╭──

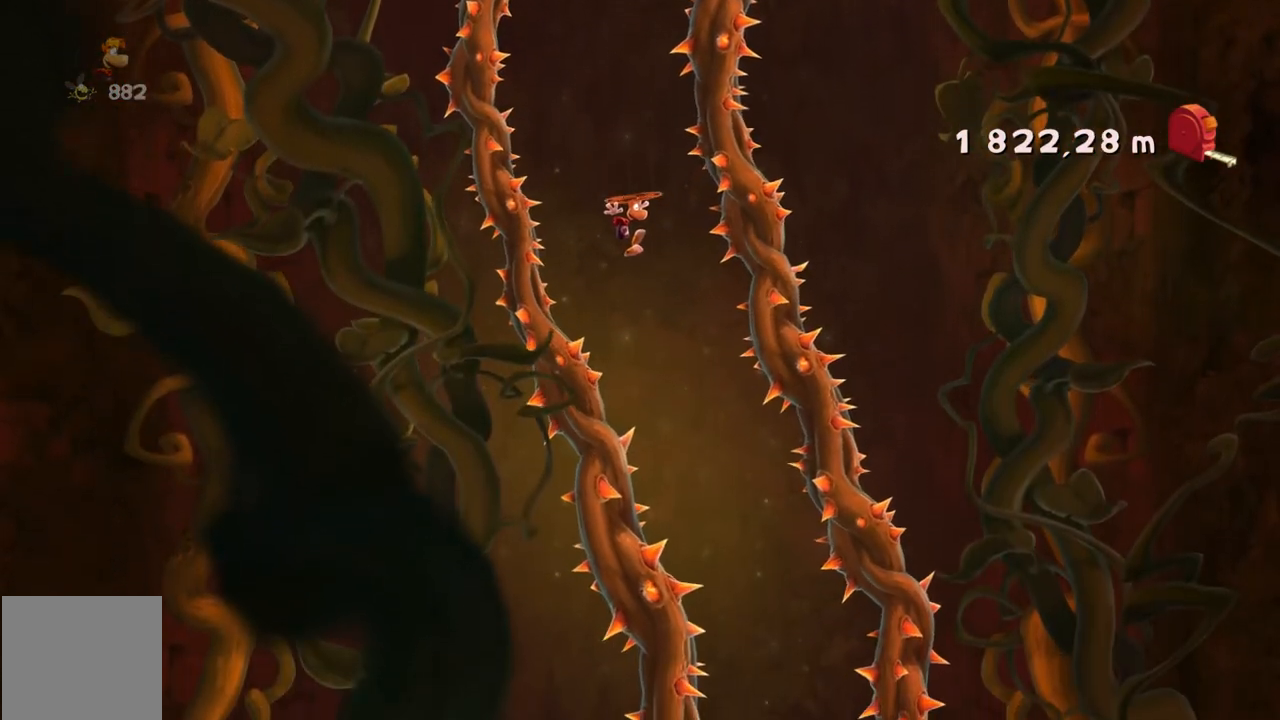
{"buttons": [], "left_stick": "center", "events": [[100, "left_stick", "right"], [367, "left_stick", "center"]]}
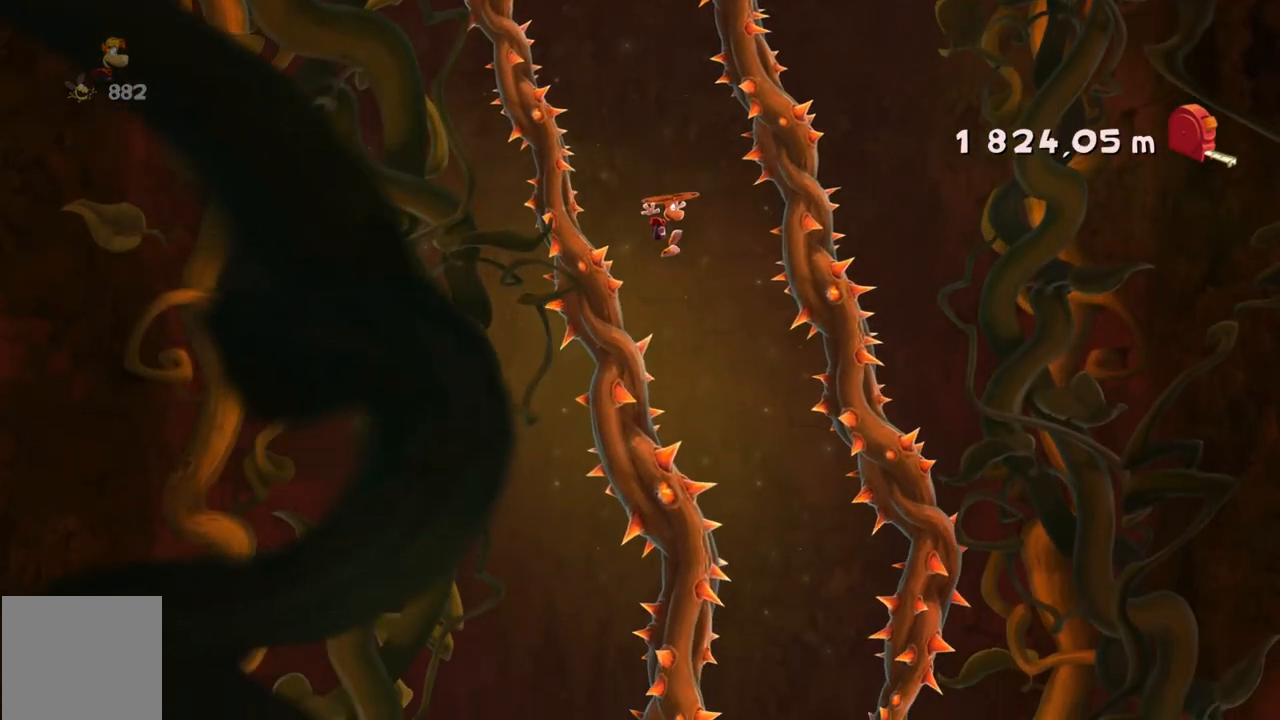
{"buttons": [], "left_stick": "center", "events": [[101, "left_stick", "right"], [301, "left_stick", "center"]]}
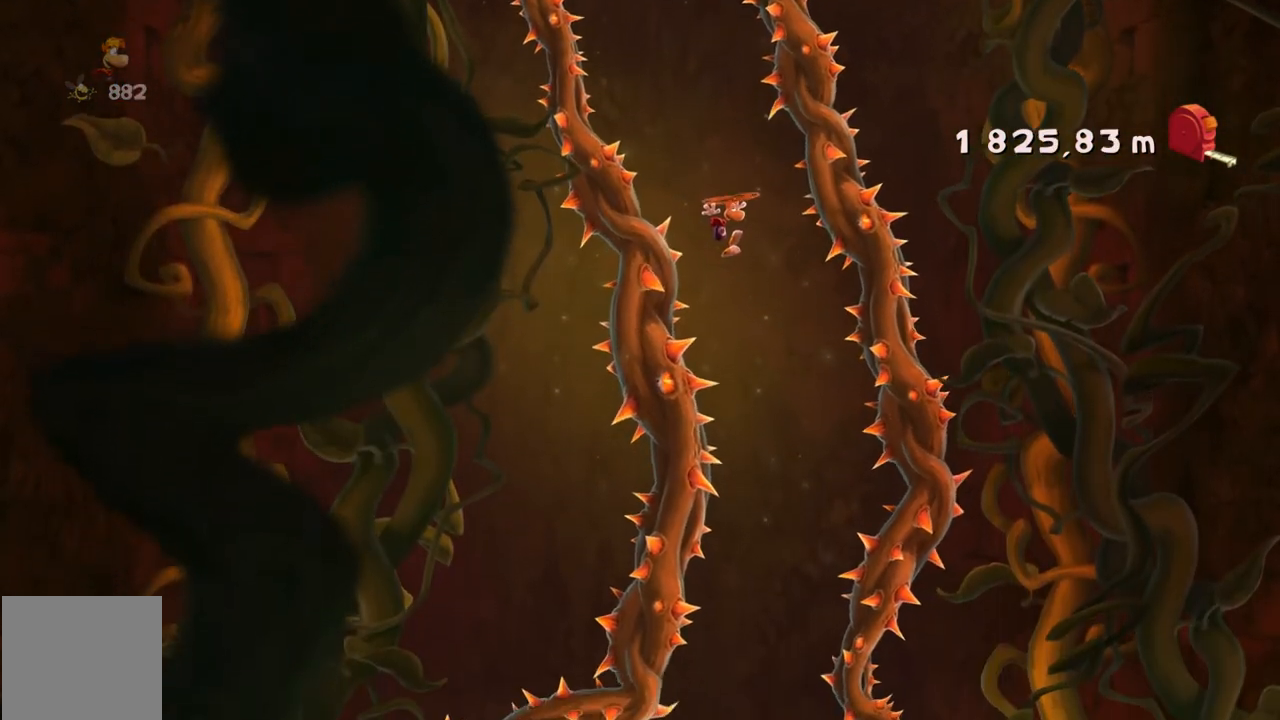
{"buttons": [], "left_stick": "left", "events": [[234, "left_stick", "left"]]}
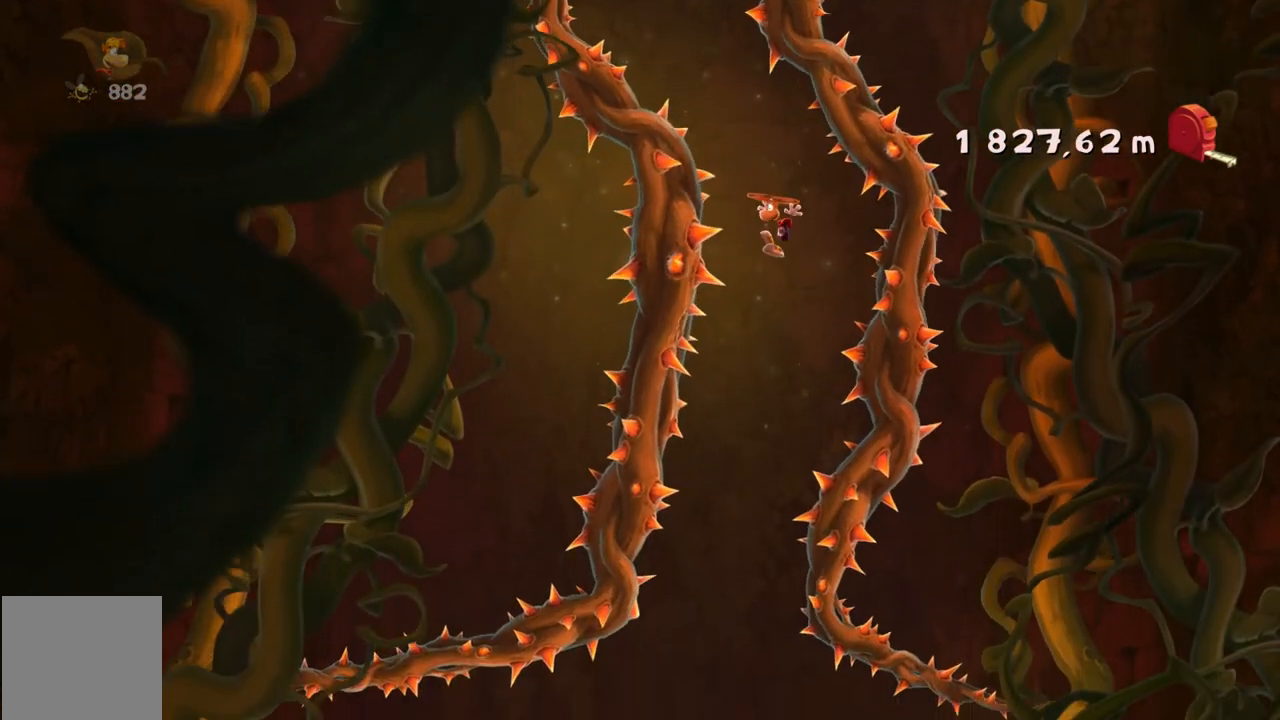
{"buttons": [], "left_stick": "up-left", "events": [[101, "left_stick", "center"], [167, "left_stick", "left"], [234, "left_stick", "center"], [401, "left_stick", "up-left"]]}
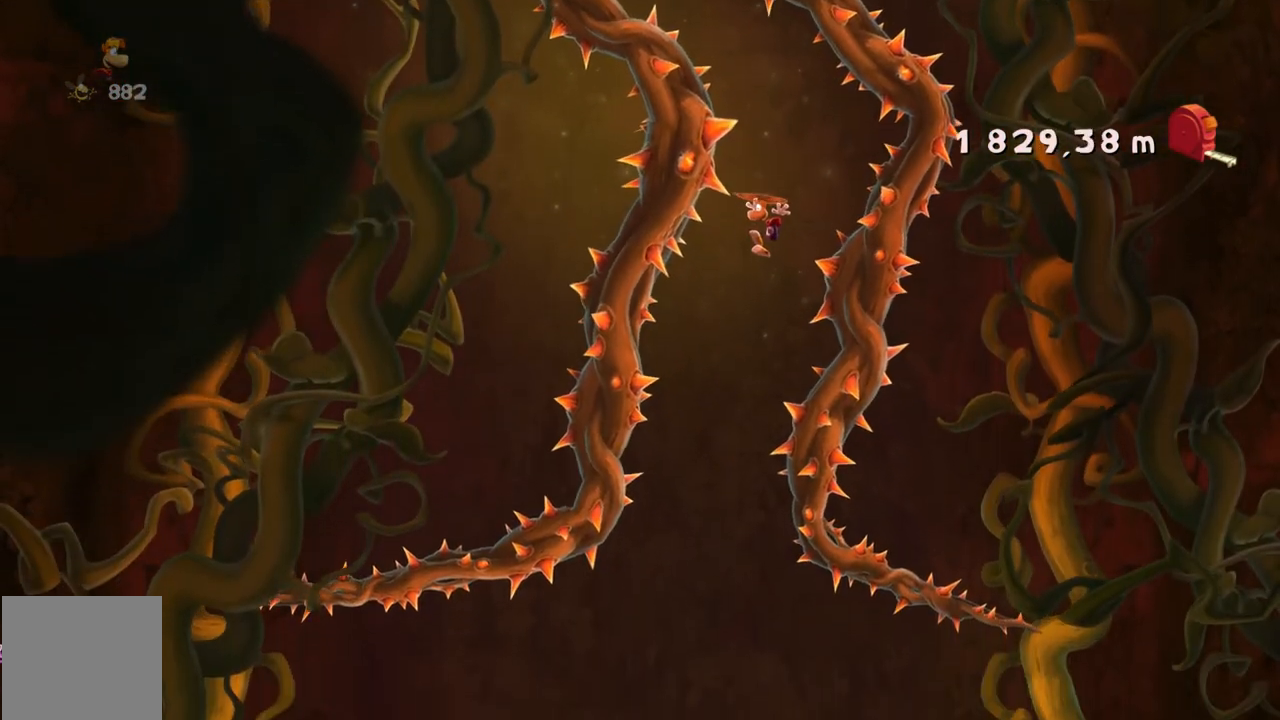
{"buttons": [], "left_stick": "right", "events": [[67, "left_stick", "center"], [234, "left_stick", "left"], [334, "left_stick", "center"], [434, "left_stick", "right"]]}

╰──

Write out all the entries exactly, except for the pictures.

Task result:
{"buttons": [], "left_stick": "center", "events": [[100, "left_stick", "right"], [367, "left_stick", "center"]]}
{"buttons": [], "left_stick": "center", "events": [[101, "left_stick", "right"], [301, "left_stick", "center"]]}
{"buttons": [], "left_stick": "left", "events": [[234, "left_stick", "left"]]}
{"buttons": [], "left_stick": "up-left", "events": [[101, "left_stick", "center"], [167, "left_stick", "left"], [234, "left_stick", "center"], [401, "left_stick", "up-left"]]}
{"buttons": [], "left_stick": "right", "events": [[67, "left_stick", "center"], [234, "left_stick", "left"], [334, "left_stick", "center"], [434, "left_stick", "right"]]}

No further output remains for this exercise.